The second in-person training session on greening macro-economic models, held as part of the Kenya Core Implementing Country (CIC) program and funded by the Global Program on Sustainability (GPS), brought together staff from the National Treasury, the State Department of Economic Planning, Kenya National Bureau of Statistics (KNBS), and Kenya Institute for Public Policy Research and Analysis (KIPPRA). The training focused on integrating natural capital and climate considerations into macroeconomic analyses and using climate and natural capital data compiled by KNBS for these purposes.
This trainings forms part of a broader Kenya CIC program objective to enhance capacity to develop and institutionalize natural capital accounting. This corresponds to a large part of the Kenya CIC program given the urgency to incorporate its uses (use-cases) to every-day policymaking decisions.
“The importance of natural capital and climate change have become profound for the Kenyan economy”, said Musa Kathanje, Director of Macro Fiscal Affairs Department, National Treasury, as part of his opening remarks at the training. Director Musa noted that having the ability to model the impact of climate and natural capital on the economy is critical for macroeconomic policy making and forms part of performance contracting, underscoring its relevance and importance. He informed the participants that the 2025 Budget Policy Statement captures an assessment and key discussions on how climate and natural capital are informing macroeconomic policymaking. He thanked the World Bank and the GPS for the ongoing technical support in this area.
In Nairobi, the five-day training transferred knowledge on how land and nature interact with the economy and how this can be brought to macroeconomic modelling; in particular, to the World Bank’s macro-fiscal model for Kenya (KenMOD).
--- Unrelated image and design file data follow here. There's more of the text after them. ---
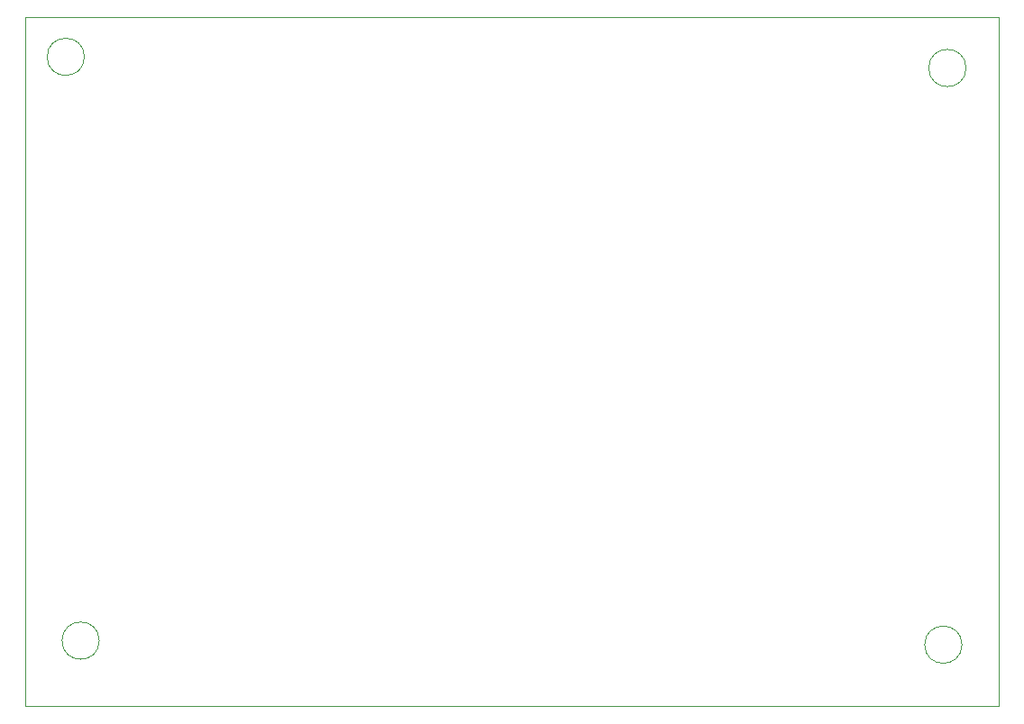
<source format=gbr>
%TF.GenerationSoftware,KiCad,Pcbnew,(6.0.2)*%
%TF.CreationDate,2022-07-14T16:33:34+09:00*%
%TF.ProjectId,Junction,4a756e63-7469-46f6-9e2e-6b696361645f,rev?*%
%TF.SameCoordinates,Original*%
%TF.FileFunction,Profile,NP*%
%FSLAX46Y46*%
G04 Gerber Fmt 4.6, Leading zero omitted, Abs format (unit mm)*
G04 Created by KiCad (PCBNEW (6.0.2)) date 2022-07-14 16:33:34*
%MOMM*%
%LPD*%
G01*
G04 APERTURE LIST*
%TA.AperFunction,Profile*%
%ADD10C,0.100000*%
%TD*%
G04 APERTURE END LIST*
D10*
X134338000Y-61567000D02*
G75*
G03*
X134338000Y-61567000I-1750000J0D01*
G01*
X135735000Y-116459000D02*
G75*
G03*
X135735000Y-116459000I-1750000J0D01*
G01*
X220250000Y-57875000D02*
X128750000Y-57875000D01*
X128750000Y-57875000D02*
X128750000Y-122625000D01*
X128750000Y-122625000D02*
X220250000Y-122625000D01*
X220250000Y-122625000D02*
X220250000Y-57875000D01*
X217142000Y-62617000D02*
G75*
G03*
X217142000Y-62617000I-1750000J0D01*
G01*
X216761000Y-116840000D02*
G75*
G03*
X216761000Y-116840000I-1750000J0D01*
G01*
M02*

</source>
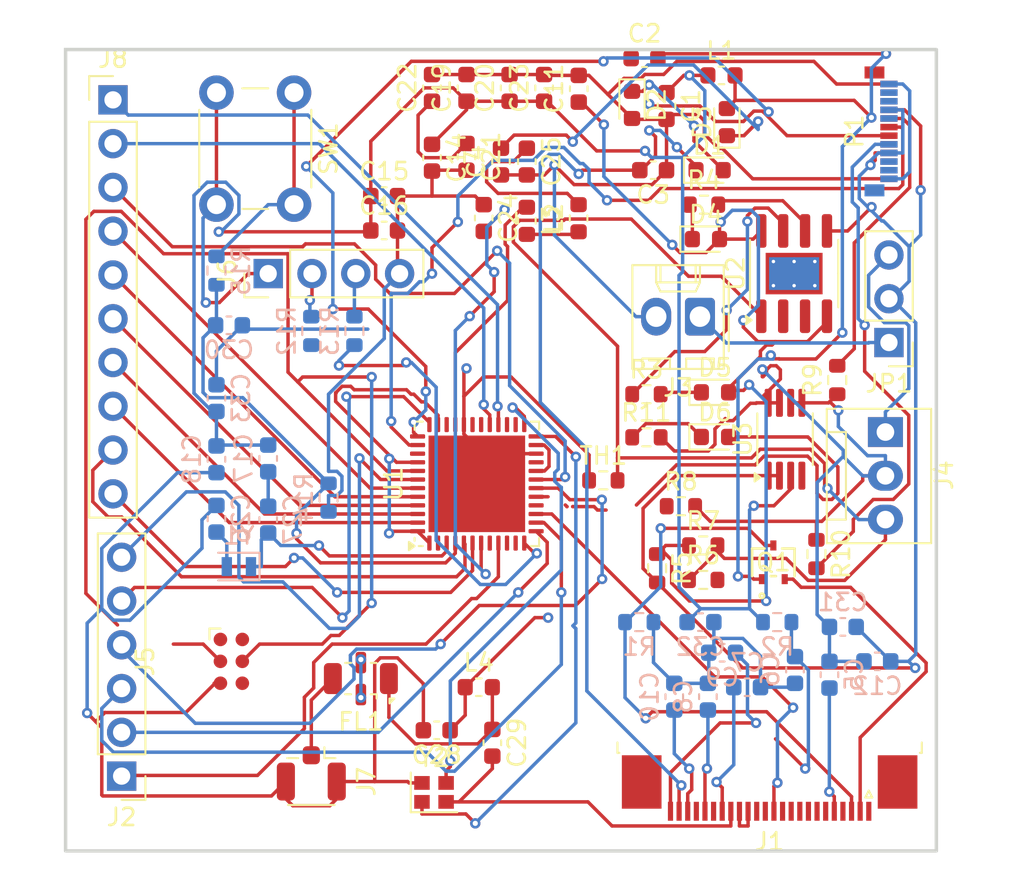
<source format=kicad_pcb>
(kicad_pcb
	(version 20241229)
	(generator "pcbnew")
	(generator_version "9.0")
	(general
		(thickness 1.6)
		(legacy_teardrops no)
	)
	(paper "A4")
	(layers
		(0 "F.Cu" signal)
		(2 "B.Cu" signal)
		(9 "F.Adhes" user "F.Adhesive")
		(11 "B.Adhes" user "B.Adhesive")
		(13 "F.Paste" user)
		(15 "B.Paste" user)
		(5 "F.SilkS" user "F.Silkscreen")
		(7 "B.SilkS" user "B.Silkscreen")
		(1 "F.Mask" user)
		(3 "B.Mask" user)
		(17 "Dwgs.User" user "User.Drawings")
		(19 "Cmts.User" user "User.Comments")
		(21 "Eco1.User" user "User.Eco1")
		(23 "Eco2.User" user "User.Eco2")
		(25 "Edge.Cuts" user)
		(27 "Margin" user)
		(31 "F.CrtYd" user "F.Courtyard")
		(29 "B.CrtYd" user "B.Courtyard")
		(35 "F.Fab" user)
		(33 "B.Fab" user)
		(39 "User.1" user)
		(41 "User.2" user)
		(43 "User.3" user)
		(45 "User.4" user)
	)
	(setup
		(pad_to_mask_clearance 0)
		(allow_soldermask_bridges_in_footprints no)
		(tenting front back)
		(pcbplotparams
			(layerselection 0x00000000_00000000_55555555_5755f5ff)
			(plot_on_all_layers_selection 0x00000000_00000000_00000000_00000000)
			(disableapertmacros no)
			(usegerberextensions no)
			(usegerberattributes yes)
			(usegerberadvancedattributes yes)
			(creategerberjobfile yes)
			(dashed_line_dash_ratio 12.000000)
			(dashed_line_gap_ratio 3.000000)
			(svgprecision 4)
			(plotframeref no)
			(mode 1)
			(useauxorigin no)
			(hpglpennumber 1)
			(hpglpenspeed 20)
			(hpglpendiameter 15.000000)
			(pdf_front_fp_property_popups yes)
			(pdf_back_fp_property_popups yes)
			(pdf_metadata yes)
			(pdf_single_document no)
			(dxfpolygonmode yes)
			(dxfimperialunits yes)
			(dxfusepcbnewfont yes)
			(psnegative no)
			(psa4output no)
			(plot_black_and_white yes)
			(sketchpadsonfab no)
			(plotpadnumbers no)
			(hidednponfab no)
			(sketchdnponfab yes)
			(crossoutdnponfab yes)
			(subtractmaskfromsilk no)
			(outputformat 1)
			(mirror no)
			(drillshape 1)
			(scaleselection 1)
			(outputdirectory "")
		)
	)
	(net 0 "")
	(net 1 "GND")
	(net 2 "+3V3")
	(net 3 "Net-(D3-A)")
	(net 4 "Net-(D1-A)")
	(net 5 "VGL")
	(net 6 "VGH")
	(net 7 "Net-(J1-Pin_5)")
	(net 8 "Net-(J1-Pin_15)")
	(net 9 "Net-(J1-Pin_18)")
	(net 10 "VSH")
	(net 11 "VCOM")
	(net 12 "VSL")
	(net 13 "Net-(D4-A)")
	(net 14 "VBUS")
	(net 15 "Net-(U1-VDDSMPS)")
	(net 16 "SWD_NRST")
	(net 17 "Net-(C25-Pad1)")
	(net 18 "Net-(U1-PC14)")
	(net 19 "Net-(U1-PC15)")
	(net 20 "RF_sub")
	(net 21 "Net-(FL1-IN)")
	(net 22 "Net-(U1-PH3)")
	(net 23 "Net-(D4-K)")
	(net 24 "Net-(D5-K)")
	(net 25 "Net-(D6-K)")
	(net 26 "Net-(D6-A)")
	(net 27 "Net-(FL1-OUT)")
	(net 28 "CS#_SCREEN")
	(net 29 "RES#")
	(net 30 "unconnected-(J1-Pin_7-Pad7)")
	(net 31 "BUSY")
	(net 32 "unconnected-(J1-Pin_4-Pad4)")
	(net 33 "SDA_SCREEN")
	(net 34 "D{slash}C#")
	(net 35 "GDR")
	(net 36 "VPP")
	(net 37 "unconnected-(J1-Pin_1-Pad1)")
	(net 38 "BS1")
	(net 39 "RESE")
	(net 40 "unconnected-(J1-Pin_6-Pad6)")
	(net 41 "SCL_SCREEN")
	(net 42 "Net-(J3-Pin_1)")
	(net 43 "Net-(J4-Pin_1)")
	(net 44 "Net-(J4-Pin_3)")
	(net 45 "Net-(J5-SWCLK)")
	(net 46 "Net-(J5-SWO)")
	(net 47 "Net-(J5-SWDIO)")
	(net 48 "+3.3V")
	(net 49 "Net-(J6-Pin_2)")
	(net 50 "Net-(J6-Pin_3)")
	(net 51 "Net-(J8-Pin_2)")
	(net 52 "Net-(J8-Pin_7)")
	(net 53 "Net-(J8-Pin_10)")
	(net 54 "Net-(J8-Pin_3)")
	(net 55 "Net-(J8-Pin_9)")
	(net 56 "Net-(J8-Pin_6)")
	(net 57 "Net-(J8-Pin_5)")
	(net 58 "Net-(J8-Pin_8)")
	(net 59 "Net-(J8-Pin_1)")
	(net 60 "Net-(L2-Pad1)")
	(net 61 "Net-(U1-VLXSMPS)")
	(net 62 "D-")
	(net 63 "unconnected-(P1-SHIELD-PadS1)")
	(net 64 "unconnected-(P1-SHIELD-PadS1)_1")
	(net 65 "D+")
	(net 66 "Net-(P1-CC)")
	(net 67 "Net-(P1-VCONN)")
	(net 68 "Net-(U2-~{CHRG})")
	(net 69 "Net-(U2-~{STDBY})")
	(net 70 "Net-(U2-PROG)")
	(net 71 "Net-(U1-PA2)")
	(net 72 "Net-(U1-PA3)")
	(net 73 "Net-(R15-Pad2)")
	(net 74 "Net-(J2-Pin_4)")
	(net 75 "Net-(J2-Pin_1)")
	(net 76 "Net-(J2-Pin_2)")
	(net 77 "Net-(U1-OSC_OUT)")
	(net 78 "unconnected-(U1-PE4-Pad30)")
	(net 79 "Net-(J2-Pin_3)")
	(net 80 "unconnected-(U1-AT0-Pad26)")
	(net 81 "Net-(J2-Pin_6)")
	(net 82 "Net-(J2-Pin_5)")
	(net 83 "Net-(U1-OSC_IN)")
	(net 84 "unconnected-(U1-AT1-Pad27)")
	(net 85 "unconnected-(U1-VFBSMPS-Pad31)")
	(net 86 "unconnected-(U2-EPAD-Pad9)")
	(net 87 "unconnected-(U2-EPAD-Pad9)_1")
	(net 88 "unconnected-(U2-EPAD-Pad9)_2")
	(net 89 "unconnected-(U2-EPAD-Pad9)_3")
	(net 90 "unconnected-(U2-EPAD-Pad9)_4")
	(net 91 "unconnected-(U2-EPAD-Pad9)_5")
	(net 92 "unconnected-(U2-EPAD-Pad9)_6")
	(net 93 "unconnected-(U2-EPAD-Pad9)_7")
	(net 94 "unconnected-(U3-BP-Pad4)")
	(footprint "Resistor_SMD:R_0603_1608Metric" (layer "F.Cu") (at 167.23 98.275))
	(footprint "Resistor_SMD:R_0603_1608Metric" (layer "F.Cu") (at 175 88.675 90))
	(footprint "Diode_SMD:D_0603_1608Metric" (layer "F.Cu") (at 167.6 76.5))
	(footprint "Resistor_SMD:R_0603_1608Metric" (layer "F.Cu") (at 161.435 94.5))
	(footprint "Resistor_SMD:R_0603_1608Metric" (layer "F.Cu") (at 167.23 100.275))
	(footprint "Capacitor_SMD:C_0603_1608Metric" (layer "F.Cu") (at 163.825 70))
	(footprint "LED_SMD:LED_0603_1608Metric" (layer "F.Cu") (at 167.91 91.98))
	(footprint "Connector:Tag-Connect_TC2030-IDC-FP_2x03_P1.27mm_Vertical" (layer "F.Cu") (at 139.865 105 -90))
	(footprint "Connector_Coaxial:U.FL_Hirose_U.FL-R-SMT-1_Vertical" (layer "F.Cu") (at 144.5 111.5 -90))
	(footprint "Resistor_SMD:R_0603_1608Metric" (layer "F.Cu") (at 163.935 89.5))
	(footprint "Filter:Filter_Mini-Circuits_FV1206" (layer "F.Cu") (at 147.375 106 180))
	(footprint "Capacitor_SMD:C_0603_1608Metric" (layer "F.Cu") (at 148.725 80))
	(footprint "LED_SMD:LED_0603_1608Metric" (layer "F.Cu") (at 167.3875 80.5))
	(footprint "Diode_SMD:D_0603_1608Metric" (layer "F.Cu") (at 163.1 72.7125 -90))
	(footprint "Capacitor_SMD:C_0603_1608Metric" (layer "F.Cu") (at 165.1 72.775 -90))
	(footprint "Inductor_SMD:L_0603_1608Metric" (layer "F.Cu") (at 160 79.2875 90))
	(footprint "Connector_PinHeader_2.54mm:PinHeader_1x03_P2.54mm_Vertical" (layer "F.Cu") (at 178 86.5 180))
	(footprint "Connector_PinHeader_2.54mm:PinHeader_1x10_P2.54mm_Vertical" (layer "F.Cu") (at 133 72.42))
	(footprint "Crystal:Crystal_SMD_2016-4Pin_2.0x1.6mm" (layer "F.Cu") (at 151.6175 112.605))
	(footprint "Resistor_SMD:R_0603_1608Metric" (layer "F.Cu") (at 173.795 98.775 -90))
	(footprint "Capacitor_SMD:C_0603_1608Metric" (layer "F.Cu") (at 151.5 71.725 90))
	(footprint "Capacitor_SMD:C_0603_1608Metric" (layer "F.Cu") (at 153.5 71.725 90))
	(footprint "Connector:FanPinHeader_1x03_P2.54mm_Vertical" (layer "F.Cu") (at 177.795 91.695 -90))
	(footprint "Inductor_SMD:L_0603_1608Metric" (layer "F.Cu") (at 154.2125 106.5))
	(footprint "Capacitor_SMD:C_0603_1608Metric" (layer "F.Cu") (at 151.5 75.775 -90))
	(footprint "Package_DFN_QFN:QFN-48-1EP_7x7mm_P0.5mm_EP5.6x5.6mm" (layer "F.Cu") (at 154.1 94.7 90))
	(footprint "Inductor_SMD:L_0603_1608Metric" (layer "F.Cu") (at 157 79.4375 -90))
	(footprint "Resistor_SMD:R_0603_1608Metric" (layer "F.Cu") (at 164.555 99.6 -90))
	(footprint "Capacitor_SMD:C_0603_1608Metric" (layer "F.Cu") (at 156 71.725 90))
	(footprint "Capacitor_SMD:C_0603_1608Metric" (layer "F.Cu") (at 148.725 78))
	(footprint "Capacitor_SMD:C_0603_1608Metric" (layer "F.Cu") (at 158 71.725 90))
	(footprint "Button_Switch_THT:SW_PUSH_6mm" (layer "F.Cu") (at 143.5 72 -90))
	(footprint "Resistor_SMD:R_0603_1608Metric" (layer "F.Cu") (at 167.275 78.5))
	(footprint "Inductor_SMD:L_0603_1608Metric" (layer "F.Cu") (at 168.2875 71))
	(footprint "Diode_SMD:D_0603_1608Metric" (layer "F.Cu") (at 168.6 73.7125 90))
	(footprint "Capacitor_SMD:C_0603_1608Metric" (layer "F.Cu") (at 151.775 109 180))
	(footprint "Capacitor_SMD:C_0603_1608Metric" (layer "F.Cu") (at 155 109.725 -90))
	(footprint "Capacitor_SMD:C_0603_1608Metric" (layer "F.Cu") (at 155.5 76 90))
	(footprint "Capacitor_SMD:C_0603_1608Metric"
		(layer "F.Cu")
		(uuid "b60a06ed-41b6-4a6d-b786-28d8a1426856")
		(at 153.5 75.725 -90)
		(descr "Capacitor SMD 0603 (1608 Metric), square (rectangular) end terminal, IPC-7351 nominal, (Body size source: IPC-SM-782 page 76, https://www.pcb-3d.com/wordpress/wp-content/uploads/ipc-sm-782a_amendment_1_and_2.pdf), generated with kicad-footprint-generator")
		(tags "capacitor")
		(property "Reference" "C21"
			(at 0 -1.43 90)
			(layer "F.SilkS")
			(uuid "f53050df-3d93-4e3c-abf3-f13b53518ac8")
			(effects
				(font
					(size 1 1)
					(thickness 0.15)
				)
			)
		)
		(property "Value" "100n"
			(at 0 1.43 90)
			(layer "F.Fab")
			(uuid "9523f26a-84b3-4ec3-9118-a58108f6a7e8")
			(effects
				(font
					(size 1 1)
					(thickness 0.15)
				)
			)
		)
		(property "Datasheet" ""
			(at 0 0 90)
			(layer "F.Fab")
			(hide yes)
			(uuid "bc5f3661-6441-4d9c-b1c0-21a76134b62d")
			(effects
				(font
					(size 1.27 1.27)
					(thickness 0.15)
				)
			)
		)
		(property "Description" "Unpolarized capacitor, small symbol"
			(at 0 0 90)
			(layer "F.Fab")
			(hide yes)
			(uuid "5886d5a4-1a5c-4b91-bdec-ca3cf8f3e201")
			(effects
				(font
					(size 1.27 1.27)
					(thickness 0.15)
				)
			)
		)
		(property ki_fp_filters "C_*")
		(path "/1887b5fb-62a6-4b47-9864-51b3591ee3fb")
		(sheetname "/")
		(sheetfile "EINK_DEV.kicad_sch")
		(attr smd)
		(fp_line
			(start -0.14058 0.51)
			(end 0.14058 0.51)
			(stroke
				(width 0.12)
				(type solid)
			)
			(layer "F.SilkS")
			(uuid "badf9346-8d6c-4c0e-aa49-54cc65fb8b8a")
		)
		(fp_line
			(start -0.14058 -0.51)
			(end 0.14058 -0.51)
			(stroke
				(width 0.12)
				(type solid)
			)
			(layer "F.SilkS")
			(uuid "5a9f71c7-63c3-4445-bb9f-69dec0b52b6f")
		)
		(fp_line
			(start -1.48 0.73)
			(end -1.48 -0.73)
			(stroke
				(width 0.05)
				(type solid)
			)
			(layer "F.CrtYd")
			(uuid "5b6765df-ae17-4c22-8928-e3cfb7035290")
		)
		(fp_line
			(start 1.48 0.73)
			(end -1.48 0.73)
			(stroke
				(width 0.05)
				(type solid)
			)
			(layer "F.CrtYd")
			(uuid "630ad919-b533-45d5-97ed-ee274e08023f")
		)
		(fp_line
			(start -1.48 -0.73)
			(end 1.48 -0.73)
			(stroke
				(width 0.05)
				(type solid)
			)
			(layer "F.CrtYd")
			(uuid "33ec7baf-d5af-4f6c-bc3d-026b4ac352b9")
		)
		(fp_line
			(start 1.48 -0.73)
			(end 1.48 0.73)
			(stroke
				(width 0.05)
				(type solid)
			)
			(layer "F.CrtYd")
			(uuid "645d3b24-dd01-4f7a-8517-d5219b7be96a")
		)
		(fp_line
			(start -0.8 0.4)
			(end -0.8 -0.4)
			(stroke
				(width 0.1)
				(type solid)
			)
			(layer "F.Fab")
			(uuid "08fca341-ff0f-433f-bfa8-b2af141d3430")
		)
		(fp_line
			(start 0.8 0.4)
			(end -0.8 0.4)
			(stroke
				(width 0.1)
				(type solid)
			)
			(layer "F.Fab")
			(uuid "02cc9e84-a85c-4c8c-8441-1d2cc621a940")
		)
		(fp_line
			(start -0.8 -0.4)
			(end 0.8 -0.4)
			(stroke
				(width 0.1)
				(type solid)
			)
			(layer "F.Fab")
			(uuid "0371f83e-d297-49b4-95a1-0d8b514fce07")
		)
		(fp_line
			(start 0.8 -0.4)
			(end 0.8 0.4)
			(stroke
				(width 0.1)
				(type solid)
			)
			(layer "F.Fab")
			(uuid "7972fdf2-48f2-4135-bc4e-b1f0dd31d71f")
		)
		(fp_text user "${REFERENCE}"
			(at 0 0 90)
			(layer "F.Fab")
			(uuid "87170e34-4f30-43b3-9c3e-8dd5be4daf38")
			(effects
				(font
					(size 0.4 0.4)
					(thickness 0.06)
				)
			)
		)
		(pad "1" smd roundrect
			(at -0.775 0 270)
			(size 0.9 0.95)
			
... [338107 chars truncated]
</source>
During the training, participants made simulations of macroeconomic and climate shocks. “The policy simulations and scenario analysis produced by the team showed how increasing global temperatures can have severe effects on economic growth and prosperity; heat stress, floods, and droughts can severely affect the health, consumption, and productivity of workers” shared Jorge Tudela, World Bank Economist for Kenya and co-TTL for the macroeconomic modelling component of the training. “It was great to see participants share their results between them and recognize how changing climate patterns have direct impacts on their hobbies and livelihoods.”